Exercise passage:
Copilot flagged that `qwen/qwen3.6-plus` is not a real Qwen model identifier (no such version exists). Substring matching only needs "qwen" so the test still proves the path, but using a name that matches the issue body (`qwen-plus`, Alibaba Cloud) is clearer.
|
@copilot Addressed in commit 9433eab: switched the qwen integration-test model identifier from |
|
Thanks @alt-glitch — flagging the overlap is appreciated. Quick positioning note for the maintainer to choose between:
Happy to defer to #28081 if widening to Claude/Anthropic is the desired direction; happy to widen this PR to |
What does this PR do?

Stored entries:
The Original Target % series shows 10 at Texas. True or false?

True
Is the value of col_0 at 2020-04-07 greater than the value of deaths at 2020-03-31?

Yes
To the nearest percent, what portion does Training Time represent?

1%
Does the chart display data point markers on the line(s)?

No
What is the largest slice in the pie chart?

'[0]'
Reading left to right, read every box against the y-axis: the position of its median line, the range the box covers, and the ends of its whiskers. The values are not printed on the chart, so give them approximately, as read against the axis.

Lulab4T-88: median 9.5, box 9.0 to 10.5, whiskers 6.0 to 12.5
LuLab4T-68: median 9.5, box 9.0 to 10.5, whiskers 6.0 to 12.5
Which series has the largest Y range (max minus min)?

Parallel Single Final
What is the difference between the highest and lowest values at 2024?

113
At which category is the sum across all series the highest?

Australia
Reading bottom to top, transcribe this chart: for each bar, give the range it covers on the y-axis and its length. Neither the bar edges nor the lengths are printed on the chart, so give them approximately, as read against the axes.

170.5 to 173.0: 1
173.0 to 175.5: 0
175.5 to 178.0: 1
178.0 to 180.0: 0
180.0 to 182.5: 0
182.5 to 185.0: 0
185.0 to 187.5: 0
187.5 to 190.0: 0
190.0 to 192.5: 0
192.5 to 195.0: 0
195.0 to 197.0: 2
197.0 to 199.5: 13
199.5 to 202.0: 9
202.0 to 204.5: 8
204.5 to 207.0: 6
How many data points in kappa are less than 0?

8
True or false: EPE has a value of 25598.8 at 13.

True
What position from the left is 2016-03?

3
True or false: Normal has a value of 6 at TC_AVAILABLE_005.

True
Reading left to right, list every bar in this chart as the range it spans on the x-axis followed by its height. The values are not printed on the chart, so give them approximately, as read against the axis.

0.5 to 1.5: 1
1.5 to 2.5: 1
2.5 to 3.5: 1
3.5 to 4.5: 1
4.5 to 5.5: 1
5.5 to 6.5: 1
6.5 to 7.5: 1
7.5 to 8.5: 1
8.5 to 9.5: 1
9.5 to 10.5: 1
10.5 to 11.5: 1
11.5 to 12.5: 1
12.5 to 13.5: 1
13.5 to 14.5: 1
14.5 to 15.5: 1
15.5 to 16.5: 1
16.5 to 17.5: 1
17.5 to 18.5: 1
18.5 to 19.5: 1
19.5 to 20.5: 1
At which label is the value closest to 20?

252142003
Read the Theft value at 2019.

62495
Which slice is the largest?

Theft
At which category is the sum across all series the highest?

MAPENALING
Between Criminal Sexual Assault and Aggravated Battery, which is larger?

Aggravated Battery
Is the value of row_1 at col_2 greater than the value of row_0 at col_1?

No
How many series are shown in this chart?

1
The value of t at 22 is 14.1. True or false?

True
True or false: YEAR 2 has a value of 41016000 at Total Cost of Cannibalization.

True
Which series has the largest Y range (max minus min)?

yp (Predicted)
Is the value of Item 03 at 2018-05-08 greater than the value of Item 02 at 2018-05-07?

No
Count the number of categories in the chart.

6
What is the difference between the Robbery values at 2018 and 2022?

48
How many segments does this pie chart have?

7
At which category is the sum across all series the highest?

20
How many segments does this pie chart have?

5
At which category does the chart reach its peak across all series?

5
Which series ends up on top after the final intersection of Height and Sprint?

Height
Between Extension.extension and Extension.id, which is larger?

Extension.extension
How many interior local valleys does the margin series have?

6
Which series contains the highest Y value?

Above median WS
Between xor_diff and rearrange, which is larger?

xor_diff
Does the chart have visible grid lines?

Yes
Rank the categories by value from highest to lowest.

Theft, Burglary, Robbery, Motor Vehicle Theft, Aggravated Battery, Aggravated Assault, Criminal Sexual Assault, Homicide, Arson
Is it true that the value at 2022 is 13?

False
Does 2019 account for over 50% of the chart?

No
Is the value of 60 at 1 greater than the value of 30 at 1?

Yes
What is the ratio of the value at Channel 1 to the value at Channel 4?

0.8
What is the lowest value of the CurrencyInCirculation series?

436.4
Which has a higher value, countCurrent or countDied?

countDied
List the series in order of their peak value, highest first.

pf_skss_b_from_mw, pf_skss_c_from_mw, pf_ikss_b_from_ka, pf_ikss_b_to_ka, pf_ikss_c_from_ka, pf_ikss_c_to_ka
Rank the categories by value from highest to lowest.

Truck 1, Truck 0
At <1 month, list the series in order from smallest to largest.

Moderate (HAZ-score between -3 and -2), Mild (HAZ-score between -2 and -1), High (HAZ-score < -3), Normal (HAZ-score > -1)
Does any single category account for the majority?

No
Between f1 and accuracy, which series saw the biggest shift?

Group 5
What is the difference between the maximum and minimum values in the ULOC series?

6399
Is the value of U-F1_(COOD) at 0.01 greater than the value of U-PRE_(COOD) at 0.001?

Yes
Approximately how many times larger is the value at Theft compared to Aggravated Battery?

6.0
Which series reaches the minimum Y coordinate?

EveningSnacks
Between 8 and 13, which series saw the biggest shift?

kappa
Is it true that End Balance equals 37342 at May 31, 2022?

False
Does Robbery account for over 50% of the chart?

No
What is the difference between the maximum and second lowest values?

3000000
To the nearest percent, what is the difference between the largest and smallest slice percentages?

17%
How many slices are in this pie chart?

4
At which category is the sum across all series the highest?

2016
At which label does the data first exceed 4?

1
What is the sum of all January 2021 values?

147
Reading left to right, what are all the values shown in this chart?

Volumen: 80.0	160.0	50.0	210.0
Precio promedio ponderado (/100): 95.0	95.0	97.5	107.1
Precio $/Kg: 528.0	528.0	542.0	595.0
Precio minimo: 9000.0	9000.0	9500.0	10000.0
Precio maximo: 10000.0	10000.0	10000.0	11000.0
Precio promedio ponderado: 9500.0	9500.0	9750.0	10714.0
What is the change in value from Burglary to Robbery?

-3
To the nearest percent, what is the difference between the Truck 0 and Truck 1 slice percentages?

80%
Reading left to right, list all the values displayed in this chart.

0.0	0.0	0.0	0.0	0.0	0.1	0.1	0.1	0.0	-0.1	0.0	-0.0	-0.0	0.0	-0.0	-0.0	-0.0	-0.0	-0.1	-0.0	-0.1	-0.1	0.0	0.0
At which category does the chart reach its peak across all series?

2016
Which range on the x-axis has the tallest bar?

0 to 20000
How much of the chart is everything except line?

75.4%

Exercise aim: Can you output the pull request discussion between "Copilot flagged that" and "this PR do?", inclusive, reproducing every word without change?

Result of this task:
Copilot flagged that `qwen/qwen3.6-plus` is not a real Qwen model identifier (no such version exists). Substring matching only needs "qwen" so the test still proves the path, but using a name that matches the issue body (`qwen-plus`, Alibaba Cloud) is clearer.
|
@copilot Addressed in commit 9433eab: switched the qwen integration-test model identifier from |
|
Thanks @alt-glitch — flagging the overlap is appreciated. Quick positioning note for the maintainer to choose between:
Happy to defer to #28081 if widening to Claude/Anthropic is the desired direction; happy to widen this PR to |
What does this PR do?